Pelbagai nilai bersumber pada nilai etis. Karena itu, nilai-nilai lain tidak bakal berbead dengan nilai etis. Jika mempersalahkan sesuatu menurut nilai tertentu, maka pertimbangannya tidak lain dari pada pertimbangan nilai etis juga. Dalam hubungan ini perlu dikemukakan pula bahwa apa yang dinilai benar pada disiplin ilmu, adalah ditentukan oleh ilmu itu sendiri; dan apa yang dianggap baik dalam suatu teknologi, ditentukan pula oleh teknologi itu sendiri. Penilaian terakhir untuk menentukan adanay kebenaran didalam suatu ilmu dan adnya kesahihan di dalam suatu teknologi, hanya dapat di lakukan oleh ilmu ang paling berwenang, yaitu: etika. Dengan etika dijawab pertanaan mengenai penentuan: apkah sesuatu itu baik bagi manusia menurut totlitasnya.

Akhirnya, masalah moral tidak dapat dilepaskan dari tekad manusia untuk menemukan kebenaran, sebab untuk menemukan kebenaran dan terlebih-lebih untuk mepertahankan kebenaran, diperlukan keberanian moral.
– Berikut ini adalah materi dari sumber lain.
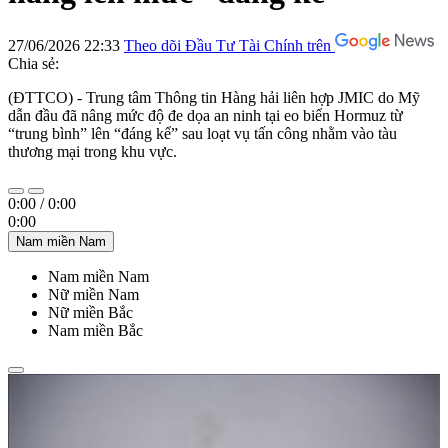
27/06/2026 22:33
Theo dõi Đầu Tư Tài Chính trên
Chia sẻ:
(ĐTTCO) - Trung tâm Thông tin Hàng hải liên hợp JMIC do Mỹ
dẫn đầu đã nâng mức độ đe dọa an ninh tại eo biển Hormuz từ
“trung bình” lên “đáng kể” sau loạt vụ tấn công nhằm vào tàu
thương mại trong khu vực.
0:00
/
0:00
0:00
Nam miền Nam
Nam miền Nam
Nữ miền Nam
Nữ miền Bắc
Nam miền Bắc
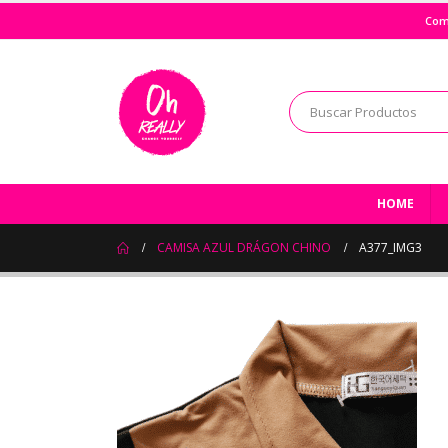
Com
HOME
CAMISA AZUL DRÁGON CHINO
A377_IMG3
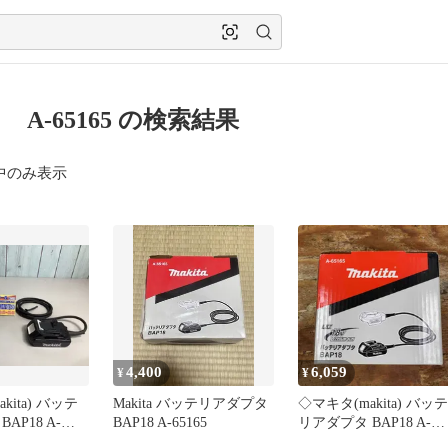
 A-65165 の検索結果
中のみ表示
4,400
6,059
¥
¥
kita) バッテ
Makita バッテリアダプタ
◇マキタ(makita) バッテ
AP18 A-
BAP18 A-65165
リアダプタ BAP18 A-
アクトツール広
65165【柏店】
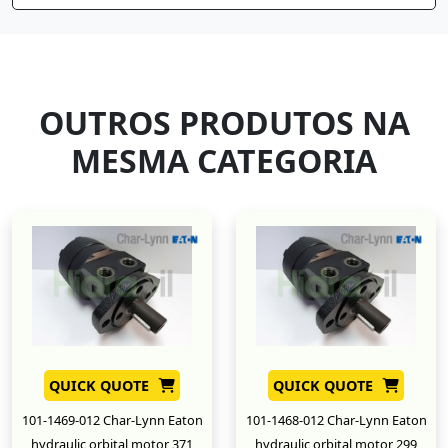
OUTROS PRODUTOS NA
MESMA CATEGORIA
QUICK QUOTE
QUICK QUOTE
101-1469-012 Char-Lynn Eaton
101-1468-012 Char-Lynn Eaton
hydraulic orbital motor 371
hydraulic orbital motor 299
Sejarah kemanusiaan dihiasi dengan semangat para martir yang rela mengorbankan nyawanya dalam mempertahankan apa yang mereka anggap benar. Peradaban yang telah menyaksikan, Socrates dipaksa minum racun dan Jhon Huss dibakar. Sejarah tidak berhenti disini, kemanusiaan tiadak pernah urung dihalangi untuk menemukan kebenaran. Tanpa landasan moral maka mudah sekali para ilmuwan tergelincir dalam melakukan protitusi intelektual. Penalaran secara nasional yang telah membawa manusia mencapai harkatnya seperti sekarang ini bergani dengan proses rasionalisasi yang bersifat mendustakan kebenaran. Kaitan dengan hal ini, Alice menyatakan bahwa “Segalanya punya moral, asalkan kau mampu menemukannya”.